Written task: No picture belongs in the answer; every other part of the listing below is to be transcribed exactly.

*** Opening Data section ***

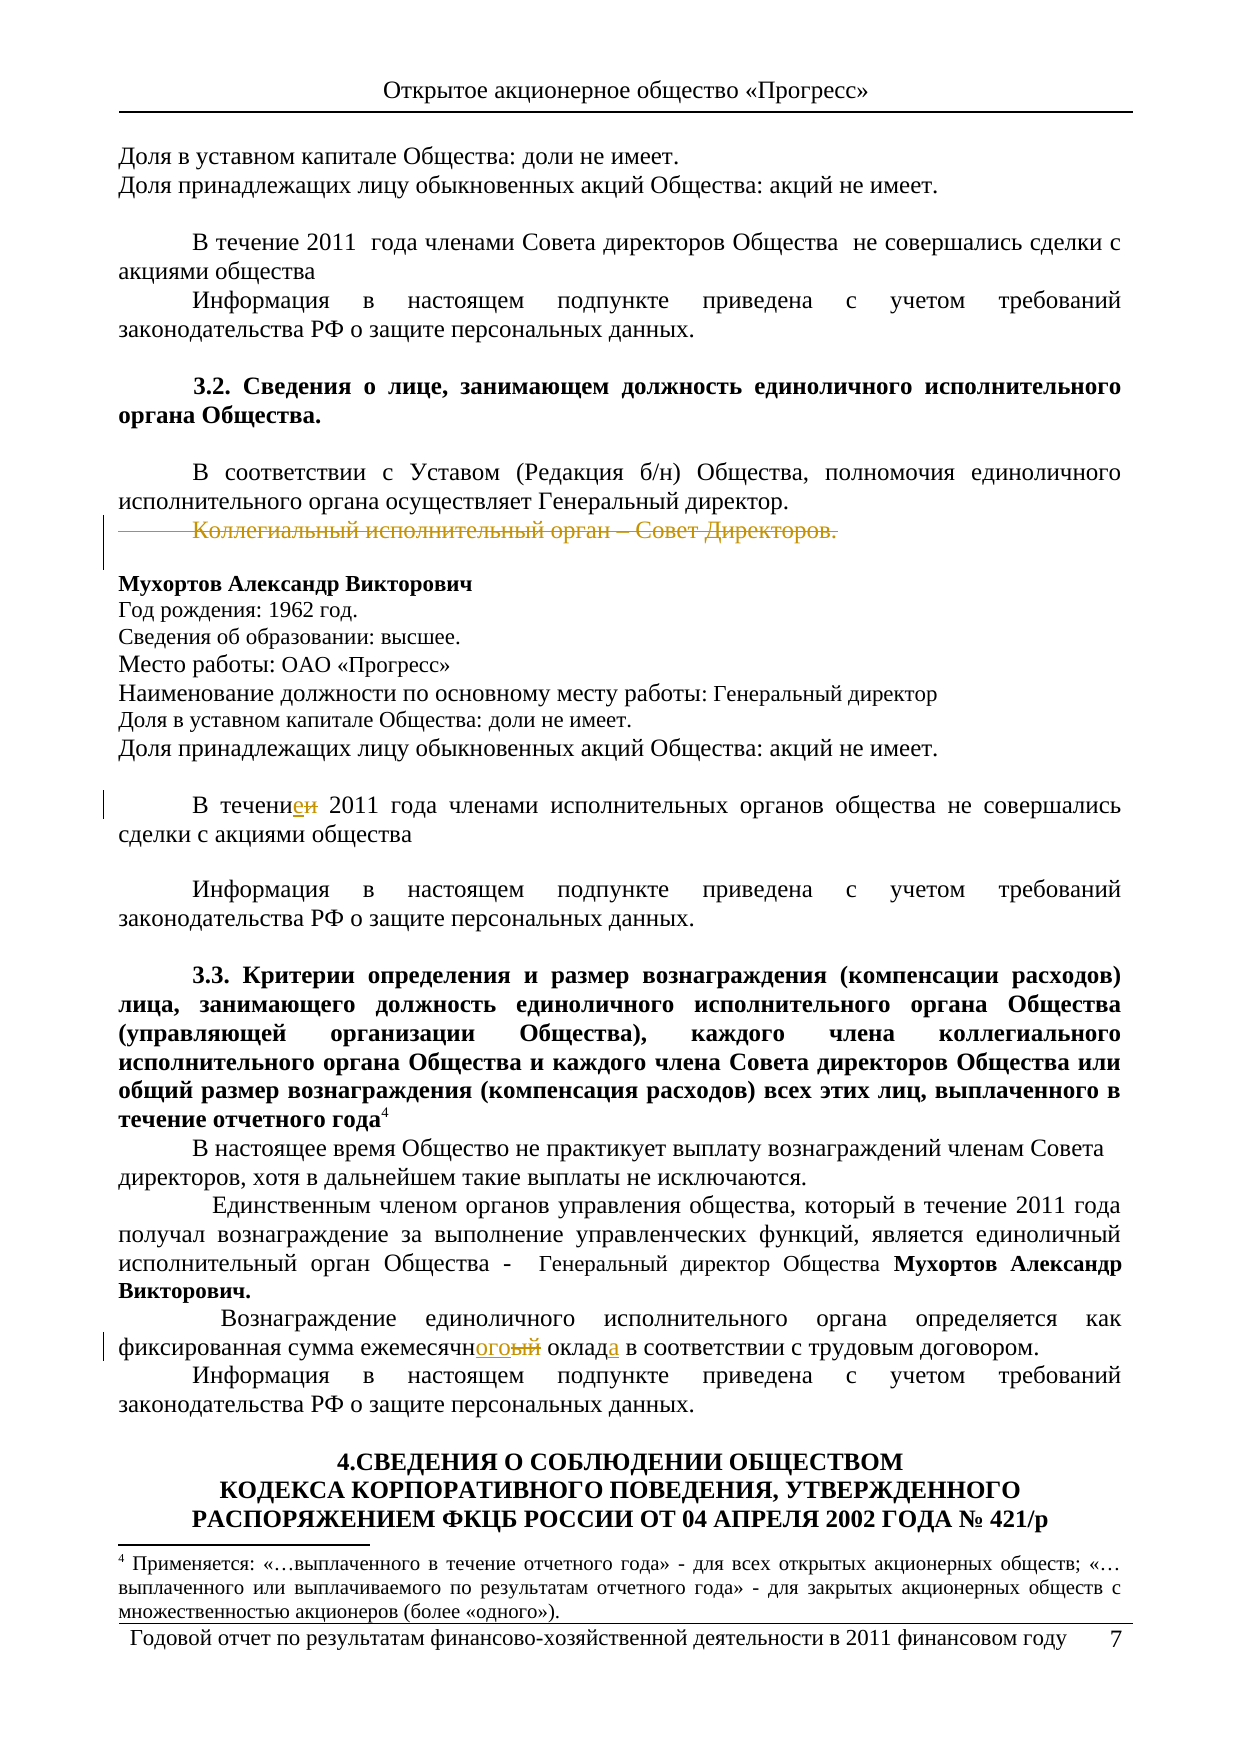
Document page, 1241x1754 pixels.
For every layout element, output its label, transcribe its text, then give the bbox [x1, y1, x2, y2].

text Вознаграждение единоличного исполнительного органа определяется как фиксированная сумма ежемесячн оклад в соответствии с трудовым договором. [118, 1303, 1122, 1361]
text Доля в уставном капитале Общества: доли не имеет. [118, 707, 1122, 733]
text В настоящее время Общество не практикует выплату вознаграждений членам Совета директоров, хотя в дальнейшем такие выплаты не исключаются. [118, 1133, 1122, 1191]
text Мухортов Александр Викторович [118, 570, 1122, 596]
text Информация в настоящем подпункте приведена с учетом требований законодательства РФ о защите персональных данных. [118, 1361, 1122, 1418]
text Место работы: ОАО «Прогресс» [118, 649, 1122, 678]
text Доля принадлежащих лицу обыкновенных акций Общества: акций не имеет. [118, 170, 1122, 199]
text Наименование должности по основному месту работы: Генеральный директор [118, 678, 1122, 707]
text РАСПОРЯЖЕНИЕМ ФКЦБ РОССИИ ОТ 04 АПРЕЛЯ 2002 ГОДА № 421/р [118, 1504, 1122, 1533]
text Год рождения: 1962 год. [118, 596, 1122, 623]
text В соответствии с Уставом (Редакция б/н) Общества, полномочия единоличного исполнительного органа осуществляет Генеральный директор. [118, 457, 1122, 515]
text Доля в уставном капитале Общества: доли не имеет. [118, 141, 1122, 170]
text 3.2. Сведения о лице, занимающем должность единоличного исполнительного органа Общества. [118, 371, 1122, 429]
text Информация в настоящем подпункте приведена с учетом требований законодательства РФ о защите персональных данных. [118, 874, 1122, 932]
text В течение 2011 года членами Совета директоров Общества не совершались сделки с акциями общества [118, 227, 1122, 285]
text Информация в настоящем подпункте приведена с учетом требований законодательства РФ о защите персональных данных. [118, 285, 1122, 342]
text 3.3. Критерии определения и размер вознаграждения (компенсации расходов) лица, занимающего должность единоличного исполнительного органа Общества (управляющей организации Общества), каждого члена коллегиального исполнительного органа Общества и каждого члена Совета директоров Общества или общий размер вознаграждения (компенсация расходов) всех этих лиц, выплаченного в течение отчетного года [118, 961, 1122, 1133]
text Доля принадлежащих лицу обыкновенных акций Общества: акций не имеет. [118, 733, 1122, 762]
text КОДЕКСА КОРПОРАТИВНОГО ПОВЕДЕНИЯ, УТВЕРЖДЕННОГО [118, 1476, 1122, 1504]
text В течени 2011 года членами исполнительных органов общества не совершались сделки с акциями общества [118, 790, 1122, 848]
text Единственным членом органов управления общества, который в течение 2011 года получал вознаграждение за выполнение управленческих функций, является единоличный исполнительный орган Общества - Генеральный директор Общества Мухортов Александр Викторович. [118, 1191, 1122, 1303]
text Сведения об образовании: высшее. [118, 623, 1122, 649]
text 4.СВЕДЕНИЯ О СОБЛЮДЕНИИ ОБЩЕСТВОМ [118, 1447, 1122, 1476]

*** Closing Data section ***

Result of this task:
Document page, 1241x1754 pixels.
For every layout element, output its label, transcribe its text, then give the bbox [x1, y1, x2, y2].

text Вознаграждение единоличного исполнительного органа определяется как фиксированная сумма ежемесячн оклад в соответствии с трудовым договором. [118, 1303, 1122, 1361]
text Доля в уставном капитале Общества: доли не имеет. [118, 707, 1122, 733]
text В настоящее время Общество не практикует выплату вознаграждений членам Совета директоров, хотя в дальнейшем такие выплаты не исключаются. [118, 1133, 1122, 1191]
text Мухортов Александр Викторович [118, 570, 1122, 596]
text Информация в настоящем подпункте приведена с учетом требований законодательства РФ о защите персональных данных. [118, 1361, 1122, 1418]
text Место работы: ОАО «Прогресс» [118, 649, 1122, 678]
text Доля принадлежащих лицу обыкновенных акций Общества: акций не имеет. [118, 170, 1122, 199]
text Наименование должности по основному месту работы: Генеральный директор [118, 678, 1122, 707]
text РАСПОРЯЖЕНИЕМ ФКЦБ РОССИИ ОТ 04 АПРЕЛЯ 2002 ГОДА № 421/р [118, 1504, 1122, 1533]
text Год рождения: 1962 год. [118, 596, 1122, 623]
text В соответствии с Уставом (Редакция б/н) Общества, полномочия единоличного исполнительного органа осуществляет Генеральный директор. [118, 457, 1122, 515]
text Доля в уставном капитале Общества: доли не имеет. [118, 141, 1122, 170]
text 3.2. Сведения о лице, занимающем должность единоличного исполнительного органа Общества. [118, 371, 1122, 429]
text Информация в настоящем подпункте приведена с учетом требований законодательства РФ о защите персональных данных. [118, 874, 1122, 932]
text В течение 2011 года членами Совета директоров Общества не совершались сделки с акциями общества [118, 227, 1122, 285]
text Информация в настоящем подпункте приведена с учетом требований законодательства РФ о защите персональных данных. [118, 285, 1122, 342]
text 3.3. Критерии определения и размер вознаграждения (компенсации расходов) лица, занимающего должность единоличного исполнительного органа Общества (управляющей организации Общества), каждого члена коллегиального исполнительного органа Общества и каждого члена Совета директоров Общества или общий размер вознаграждения (компенсация расходов) всех этих лиц, выплаченного в течение отчетного года [118, 961, 1122, 1133]
text Доля принадлежащих лицу обыкновенных акций Общества: акций не имеет. [118, 733, 1122, 762]
text КОДЕКСА КОРПОРАТИВНОГО ПОВЕДЕНИЯ, УТВЕРЖДЕННОГО [118, 1476, 1122, 1504]
text В течени 2011 года членами исполнительных органов общества не совершались сделки с акциями общества [118, 790, 1122, 848]
text Единственным членом органов управления общества, который в течение 2011 года получал вознаграждение за выполнение управленческих функций, является единоличный исполнительный орган Общества - Генеральный директор Общества Мухортов Александр Викторович. [118, 1191, 1122, 1303]
text Сведения об образовании: высшее. [118, 623, 1122, 649]
text 4.СВЕДЕНИЯ О СОБЛЮДЕНИИ ОБЩЕСТВОМ [118, 1447, 1122, 1476]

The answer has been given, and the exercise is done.